The government begins the roll out new facial recognition technology next week despite an "untested risk" around racial bias.
No tests have been done for bias on New Zealand's specific population mix, even though the new tech has been in development for four years by the Department of Internal Affairs (DIA).
US testing raises more questions.
Identity Check uses facial recognition tech from Irish company Daon to match a live image you take on a phone with your driver's licence or passport photo in government databases.
The Ministry of Social Development will be the first to go live with it on 20 November. Beneficiaries may choose to use it, or stick with existing verification systems.
But a recent MSD report calls the level of racial bias in the technology "unknown", "unconfirmed" and "untested".
"Before MSD can include within scope the use of Identity Check information from DIA for fraud investigation purposes, the current unknown level of bias in the facial recognition algorithm DIA use will first need to be better understood," according to a report in September, released under the Official Information Act (OIA).

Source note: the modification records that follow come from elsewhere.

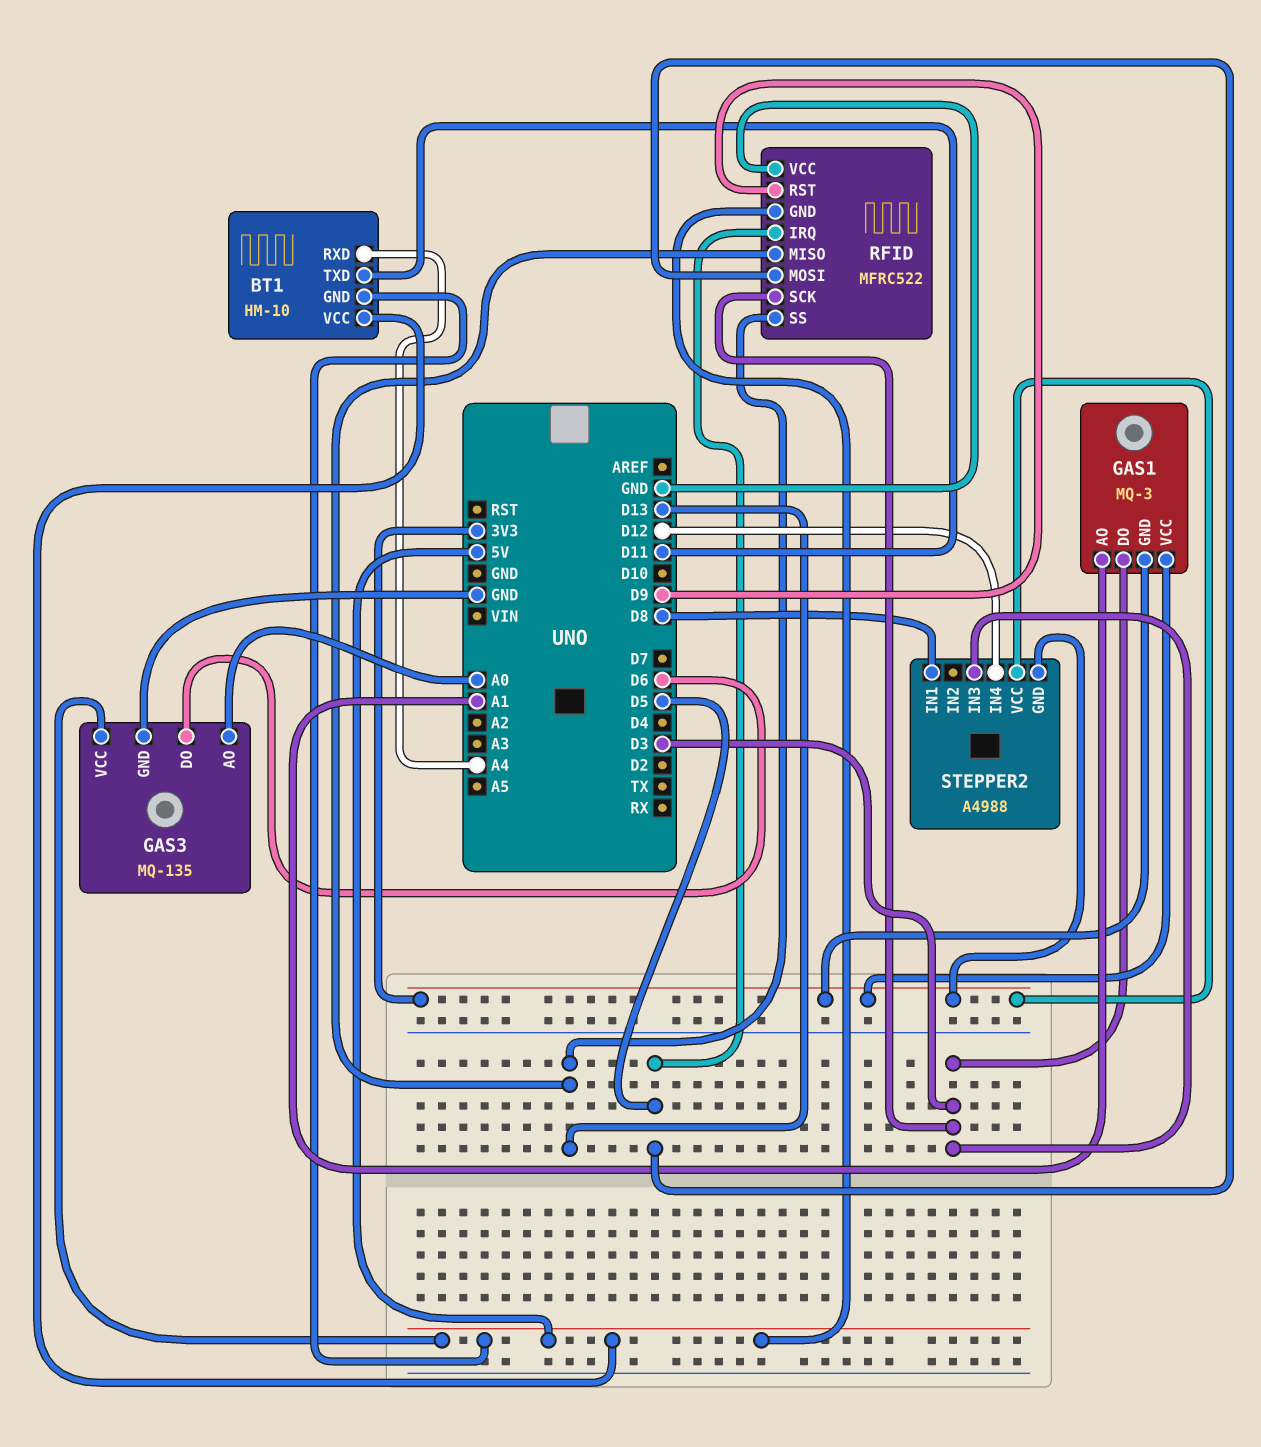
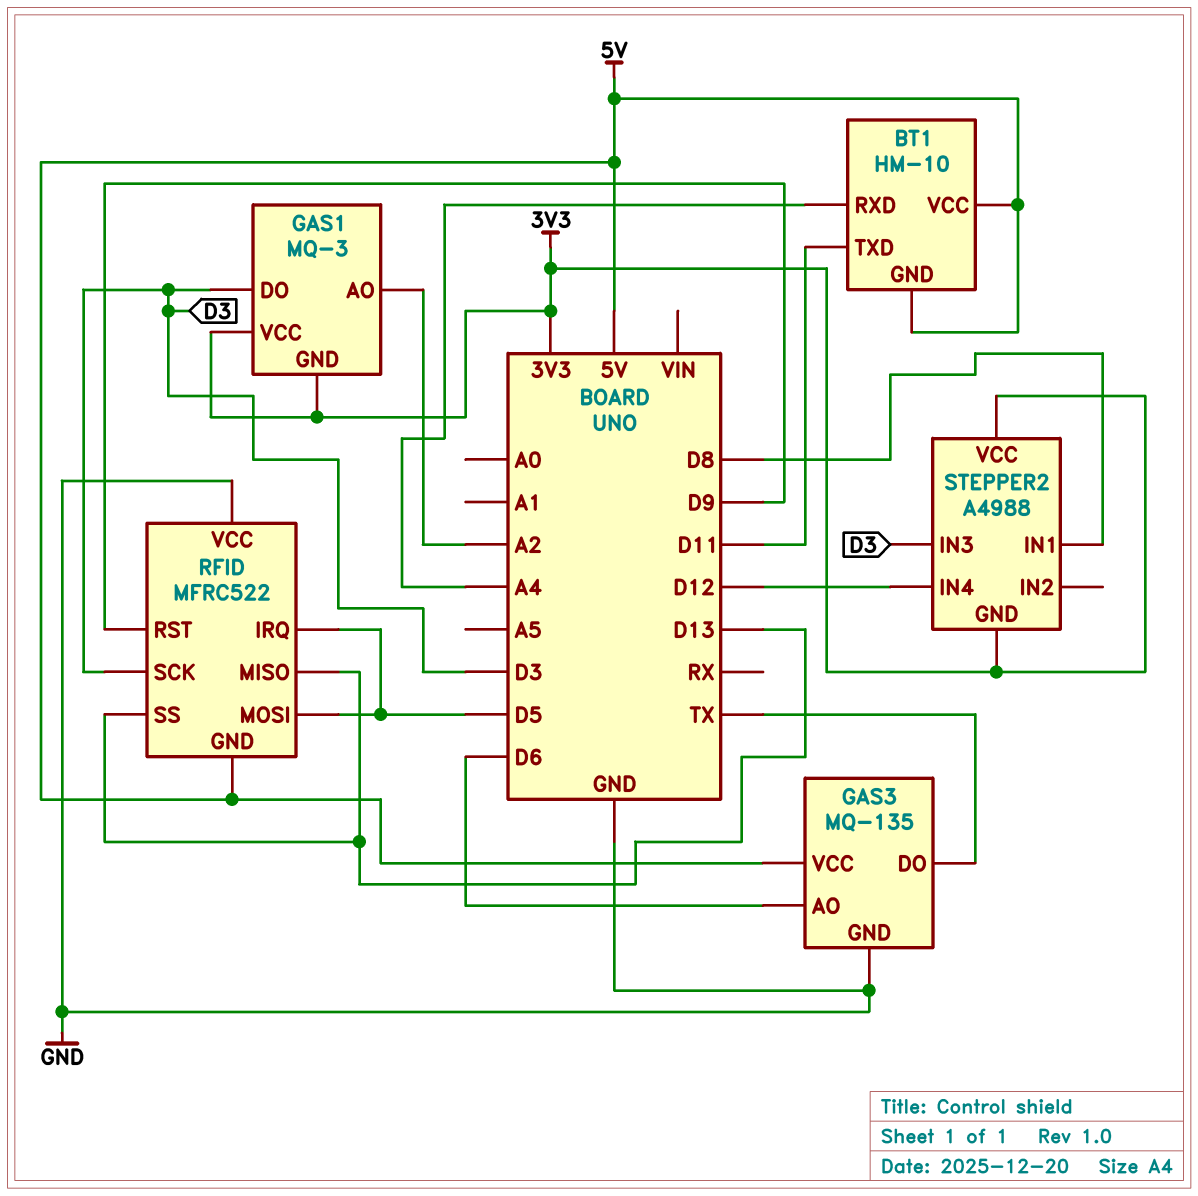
GAS1 pin AO: A1 -> A2
GAS3 pin AO: A0 -> D6
GAS3 pin DO: D6 -> TX

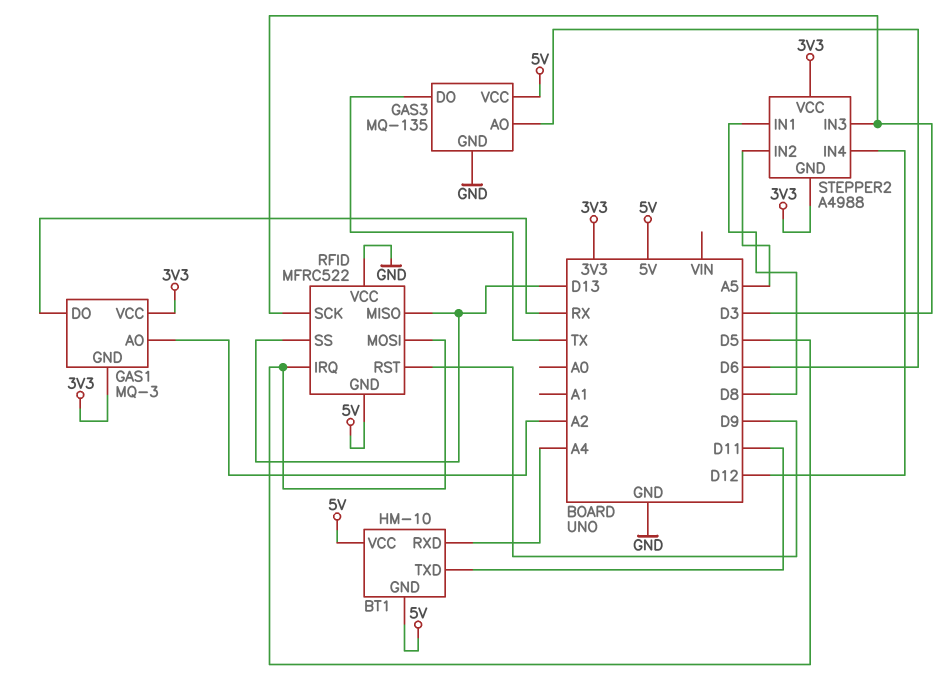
GAS1 pin DO: D3 -> RX
STEPPER2 pin IN2: none -> A5

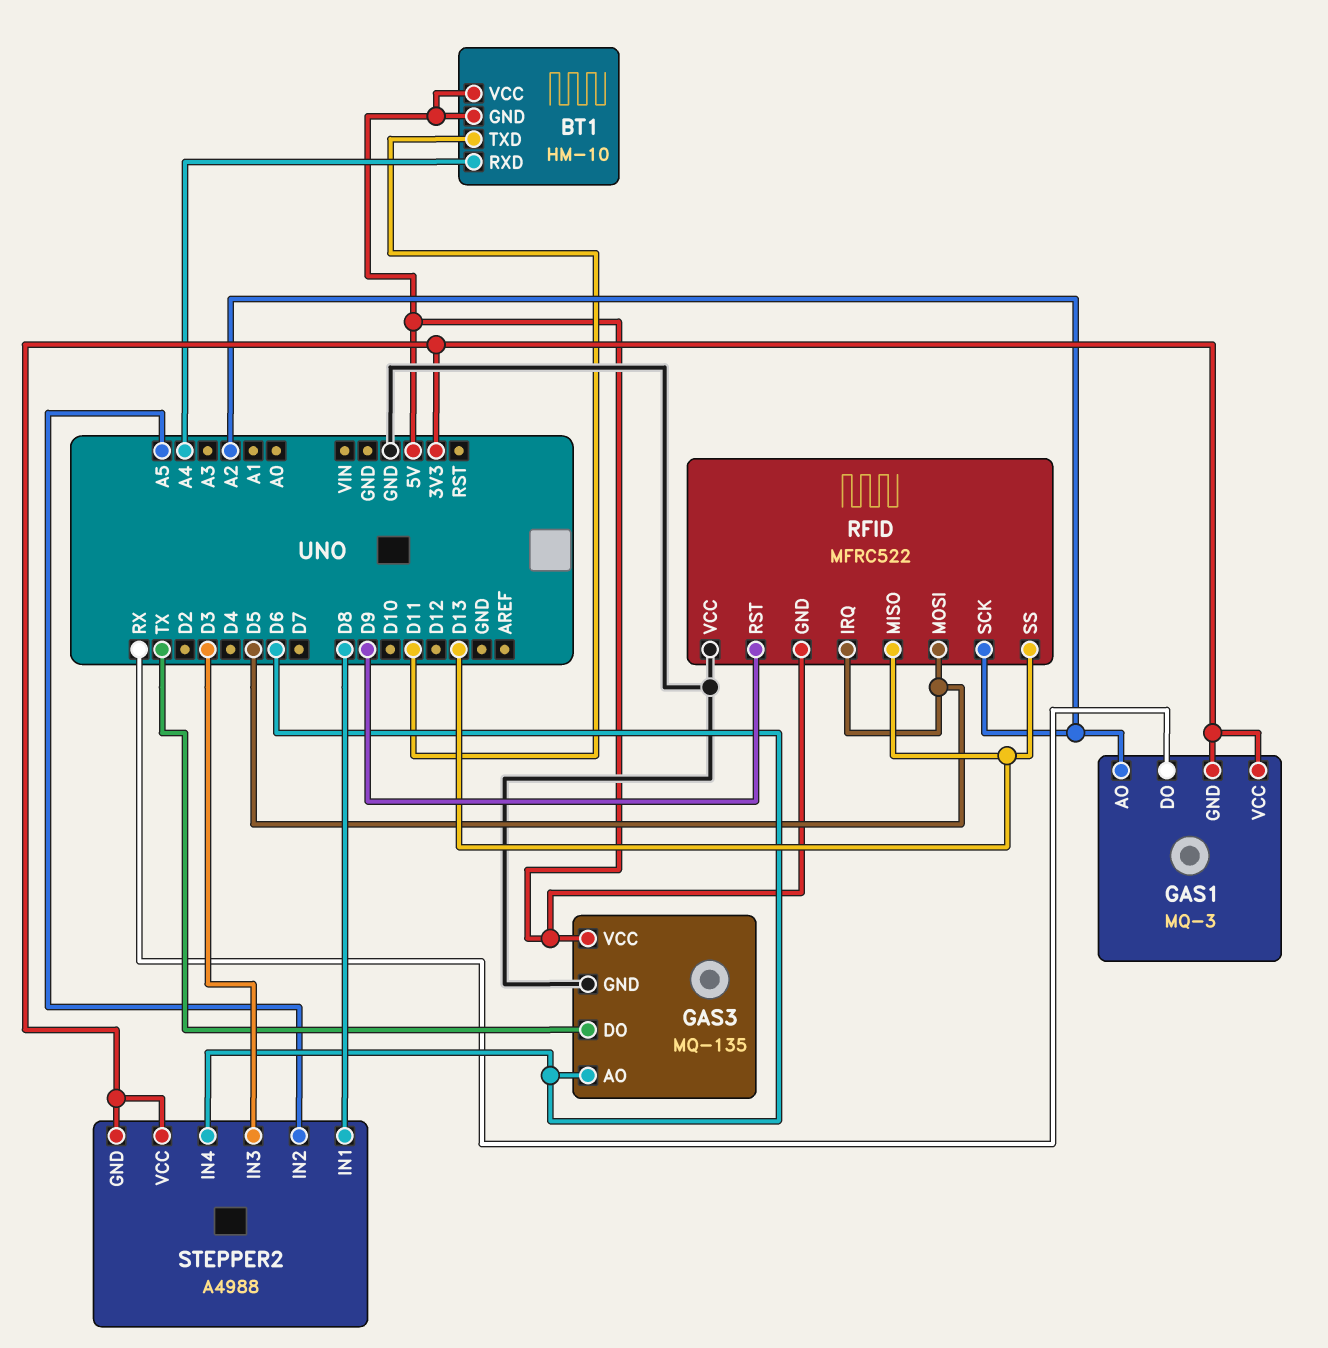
RFID pin SCK: D3 -> A2
STEPPER2 pin IN4: D12 -> D6

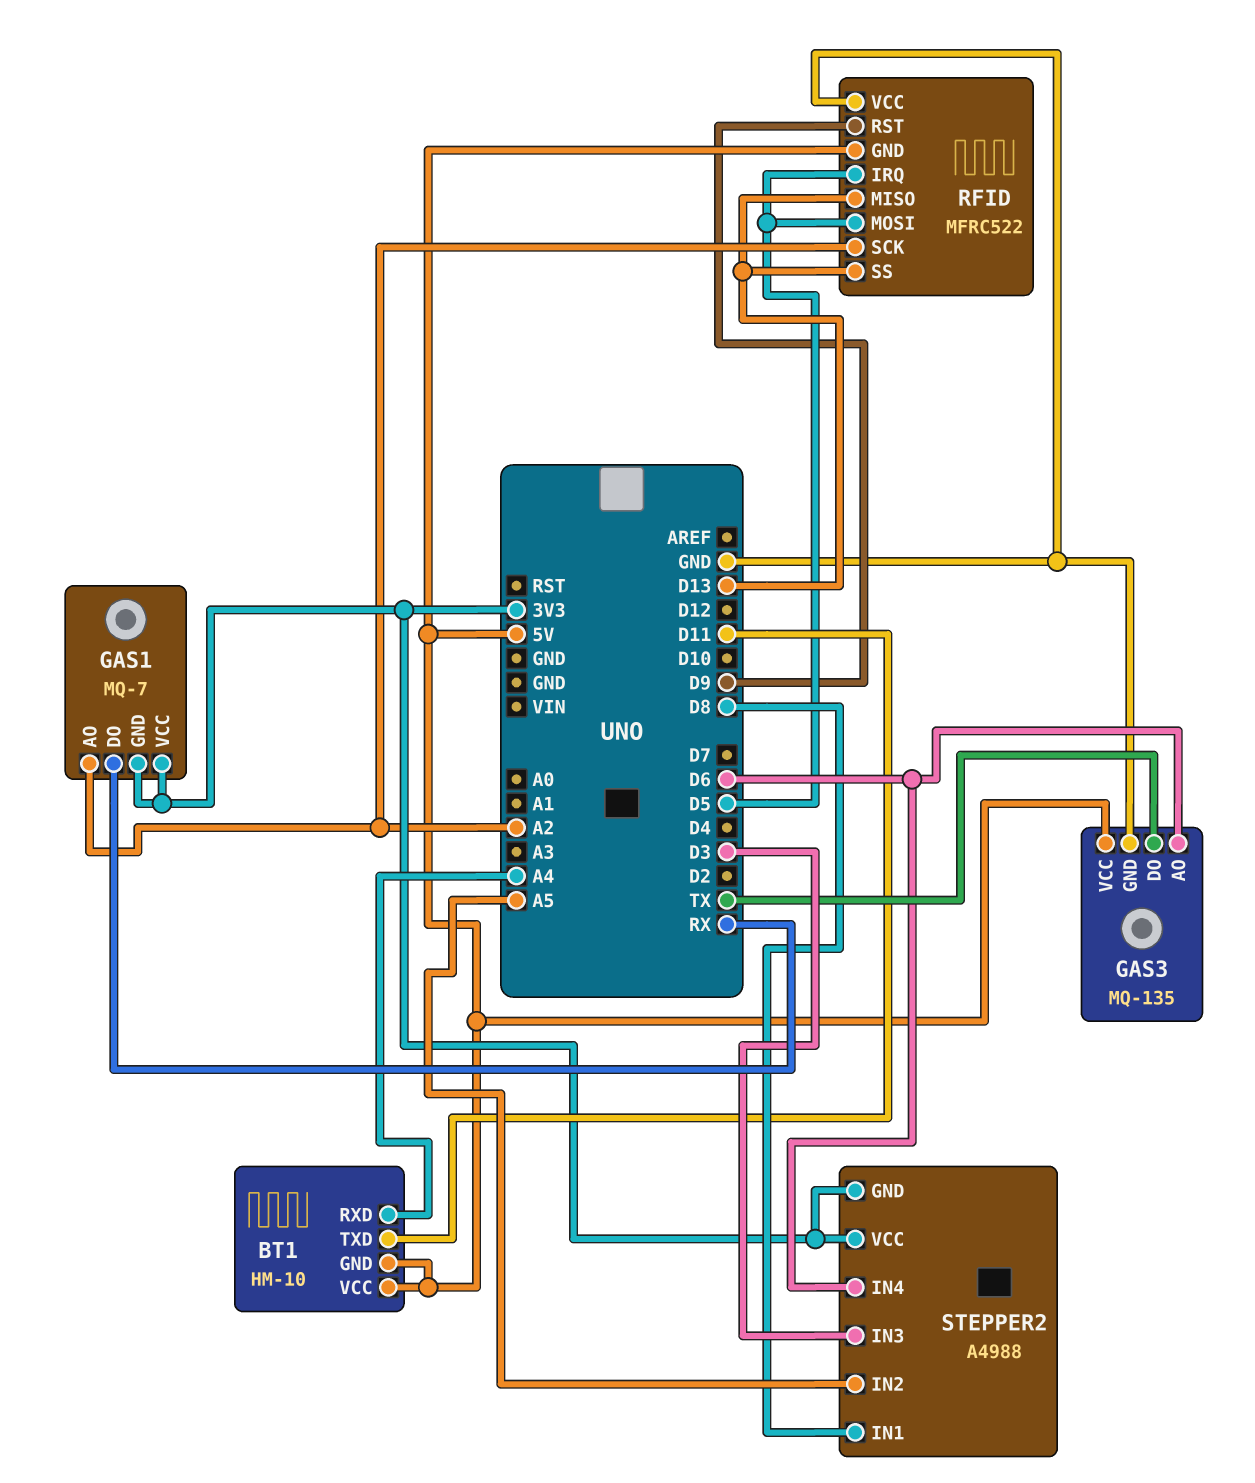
GAS1: MQ-3 -> MQ-7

"This is because if there is any bias in their technology, any clients who are affected, which may include Māori and Pasifika clients who make up a large proportion of MSD clients, may also go on to become the subject of a fraud investigation. This will likely have a significant impact on those Māori and Pasifika clients."
But DIA told RNZ that racial bias was not an issue because in recent tests the tool was 90 percent accurate. The tests covered 250 people.
"While we have not specifically tested the algorithms against different ethnic groups, the numbers ... suggest that the technology we are using is very successful in the New Zealand context," it said.
"It works for the vast majority of people, in the vast majority of instances it's used."
The MSD report said US government tests in July suggested the Daon AI algorithm worked less well "on people of darker skin tones than on people of lighter skin tones".
This has been a long-standing problem with many facial recognition systems.
That might result in "unjustified discrimination" and "emotional harm" for Māori and Pasifika unable to use Identity Check as easily as white people do, the report said.
But MSD's assessment concluded that the risk was acceptable, because ethnic groups were being consulted, and because efforts were under way to improve the tech.
"DIA will use identity check samples (training/performance data) to re-train the algorithm so its performance among the NZ population is improved. This is an ad hoc, bespoke process where DIA contracts an external consultant to carry out."
MSD also cited the 90 percent test result. This was achieved when people had up to three goes to get a facial match, and did not explicitly test for ethnic differences.
US tests on the algorithm, and Internal Affairs' own limited testing of it, showed a false non-match rate of 10 percent, MSD said.
No racial tests would be done here because Internal Affairs planned to swap in 2026 to a different Daon algorithm used for years with New Zealand passports, it added. DIA did not confirm this, only saying it was "always looking at options" for the most secure, effective and cost-efficient options.
Joy Liddicoat, an AI researcher at the Centre for Law and Policy in Emerging Technologies at Otago University, said the development of a system the government had big plans for was flawed.
"When the dangers of the use of these kinds of metrics are so well known, it's simply not good enough, over the life of a four-year project, not to have nailed this down before launching."
She said the overall aim was good - to make accessing benefits easier - and it might sometimes be OK to launch first and learn-as-you-go - but not when a system might red flag a person without them even knowing.
Users - beneficiaries to start with - get five goes before the system locks them out for three days.
Identity Check can also be used to detect and investigate fraud.
"MSD will not use DIA data for fraud investigation purposes in phase 1," according to the MSD report on security, privacy and ethics.
"This reduces several risks for this initiative, including an unconfirmed human rights and ethics risk of racial bias in DIA's facial recognition technology."
Officials planned to communicate "an acknowledgement of the untested risk relating to racial bias" after the system went live, the report said.
MSD had talked about this with its Pasifika reference group - and had been due to do that with its Māori group, too - but as for Internal Affairs, while it had promised to engage with Māori and incorporate their views, "it is yet to occur due to resourcing constraints. DIA hopes to begin that process in the next quarter", the MSD report said.
That engagement is coming four years after DIA embarked on Identity Check.
MSD Pasifika reference group member Danny Mareko confirmed officials told them about the tech, though he could not recall any discussion about racial bias. The ministry was good at engaging with them, he said.
The chair of the Māori reference group did not provide comment.
In a one-year trial run by Internal Affairs up to September 2023, the facial recognition failed 45 percent of the time. This was not a racial problem, but a problem with the AI used to ascertain someone's image was a live one of the person, and not, say, a still photo of someone else.
The upgrade to this had scored at 90 percent.
The government wants Identity Check to become the go-to tech for proving everyone's identity online, to make access to hundreds of services, and doing e-business, easier and more secure.
Daon has been approached for comment.